Given an even function $e(x)$, an odd function $o(x)$ and parameters $a,b>0$, we will show that $$\int_{-a}^a\frac{e(x)}{1+b^{o(x)}}\,\mathrm dx=\int_0^ae(x)\,\mathrm dx,$$ which gives you a very quick method of evaluating your integral.

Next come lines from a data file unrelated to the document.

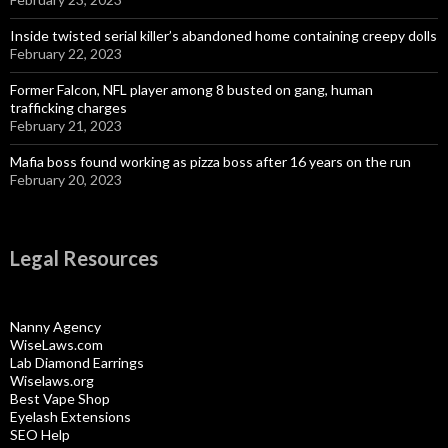
Inside twisted serial killer’s abandoned home containing creepy dolls
February 22, 2023
Former Falcon, NFL player among 8 busted on gang, human
trafficking charges
February 21, 2023
Mafia boss found working as pizza boss after 16 years on the run
February 20, 2023
Legal Resources
Nanny Agency
WiseLaws.com
Lab Diamond Earrings
Wiselaws.org
Best Vape Shop
Eyelash Extensions
SEO Help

Set $f(x)=\frac{e(x)}{1+b^{o(x)}}$ as well as $E(x)=\frac12(f(x)+f(-x))$ and $O(x)=\frac12(f(x)-f(-x))$. This is the even-odd-decomposition of $f$, meaning $f=E+O$, $E$ is even and $O$ is odd. Thus we get \begin{align*}\int_{-a}^af(x)\,\mathrm dx&=\int_{-a}^aE(x)\,\mathrm dx=\int_{0}^a(f(x)+f(-x))\,\mathrm dx\\&=\int_0^ae(x)\left(\frac{1}{1+b^{o(x)}}+\frac1{1+b^{-o(x)}}\right)\,\mathrm dx=\int_0^ae(x)\,\mathrm dx.&\blacksquare\end{align*}
Now just notice that your integral is of the given form with $a=3,b=2,e(x)=1+x^2,o(x)=x$, and evaluate $\int_0^3(1+x^2)\,\mathrm dx$.